Putin will seek to salvage power and wealth
In the AFR I write that much elite opinion has argued that Russian President Vladimir Putin is a madman, intellectually unhinged or in neuronal decline. This columnist’s analysis implies that he is an intelligent and adroit political decision-maker who, perhaps for the first time in his career, has suffered from massive hubristic overreach with potentially catastrophic consequences for both the Russian economy and his tenure as leader. His next steps will shed light on which side of this debate is right.
In contrast to China’s President Xi Jinping, Putin is not a princeling ideologue with a fatalistic sense of his own inevitable ascendancy. Distilled down, Putin is a ruthless pragmatist who cares about only two interdependent things: money and power, which he has assiduously accumulated over the last 22 years at the apex of Russian politics.
Western politicians who first met Putin in the 1990s thought he had the potential to be the next great liberalising Russian reformer (many thought the same when Xi assumed office in 2012).
A defining impression from subsequent meetings was that Putin gradually became more arrogant and focused on surrounding himself with the trappings of extreme power and wealth. The apogee of this is, of course, the construction of Putin’s extraordinary Italianate palace, estimated to have cost a staggering $US1 billion. Small beer in the scheme of things for one of the richest men in the world.
The rationale for, and the dynamics governing, the Ukrainian-Russian conflict is more complex than most Western analysts acknowledge.
This is not really a war between two independent sovereign nations, like the United States and Iraq. Between 1922 and 1991, Ukraine was a part of the Soviet Union. In the preceding centuries, Ukraine was partitioned between the Russian empire and Poland. Many western Ukrainians who deeply despise Putin nonetheless consider themselves members of the same people, and effectively the same country, as their Russian brethren. These perceptions are echoed by Russians, a large number of whom have extended family living in Ukraine.
When asked about the origins of this dispute, some Ukrainians say a better analogy would be a civil war between the Democrats and Republicans in the United States, or individual states within a country like Australia (imagine if Western Australia sought to secede).
This conflict is not, therefore, so much about claims to a distinctive heritage: it is a battle over political autonomy. Ukrainians are fighting valiantly for their right to live in a democracy and, by definition, explicitly rejecting Putin’s attempts to impose his ruthless, kleptocratic dictatorship on them. It is a war between liberty and totalitarianism.
Consensus had it that Putin’s vastly superior military assets would take Kyiv in days, steamrolling their pithy Ukrainian opposition. Markets rallied after the first day or two on the presumption that this would be a quick and relatively surgical campaign.
The initial round of sanctions announced by the West was insipid and accompanied by equally paltry military support. Yet when the brave Ukrainians, fighting for their freedoms, began successfully resisting Putin, the West realised it had a horse it could back. Russia was slammed with unprecedented sanctions while scores of countries sent waves of anti-tank and anti-aircraft missiles into Ukraine.

▶ Tasks for this exercise
**A)** In the column on Putin, what is the estimated cost of Putin's Italianate palace?
**B)** Please carry on writing the column on Putin, starting right after its last sentence.

▶ Extracted records
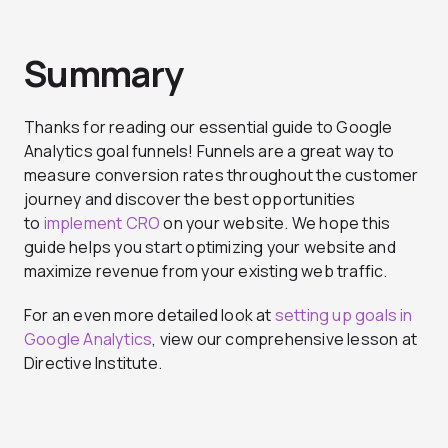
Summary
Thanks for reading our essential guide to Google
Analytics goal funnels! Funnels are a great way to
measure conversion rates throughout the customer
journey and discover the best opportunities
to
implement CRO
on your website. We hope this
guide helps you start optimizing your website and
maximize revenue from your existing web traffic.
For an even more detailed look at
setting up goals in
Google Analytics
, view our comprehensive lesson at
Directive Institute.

▶ Solved tasks
**A)** About $US1 billion.

**B)**
Putin’s response has been revealing. A madman might have tried to raze the country, perhaps by resorting to tactical nuclear weapons. Instead, Putin has approved no less than four independent peace meetings with the Ukrainians in the first two weeks of war. Even more remarkably, the Kremlin surprised markets a few days ago by presenting a written peace proposal that it promised would result in the immediate withdrawal of all Russian forces from Ukrainian territory.
This three-part offer required Ukraine to acknowledge: first, that Crimea, lost in 2014, was part of Russia; second, that the two separatist regions bordering Russia are independent states; and, finally, that Ukraine would never join NATO or the eurozone.
For an intelligent but paranoid despot, Putin feels aggrieved that a long-time Russian and Soviet territory was moving to welcome NATO forces and expose Russia to potentially existential security risks. This had been Ukraine’s direction of travel.
Putin’s core mission was to remove the current Ukrainian government and replace it with a proxy that commits to not undertaking these changes.
The more recent market rally was triggered by President Volodymyr Zelensky’s televised reply in an interview with a US news network. Zelensky suggested the Russian proposal was not far from what Ukraine could accept. He said he had cooled on the idea of joining NATO. The Crimean question appeared to be a non-issue. And on the status of the separatist regions, Zelensky said there was room for compromise.
It has been clear for at least a week that this war was heading for a quagmire: a stalemate that would not likely be resolved without Russia resorting to extreme measures. This was doubtless a shock to Putin, who assumed he could sweep through the country quickly, much like the rest of the world.
The second surprise for Putin has been the reaction of the West. Putin has single-handedly galvanised extreme unity both within the eurozone and between the US, UK and the rest of the liberal-democratic world. He’s even convinced a pacifist Germany to spend €100 billion ($A152 billion) to return its defence force to a mighty fighting machine.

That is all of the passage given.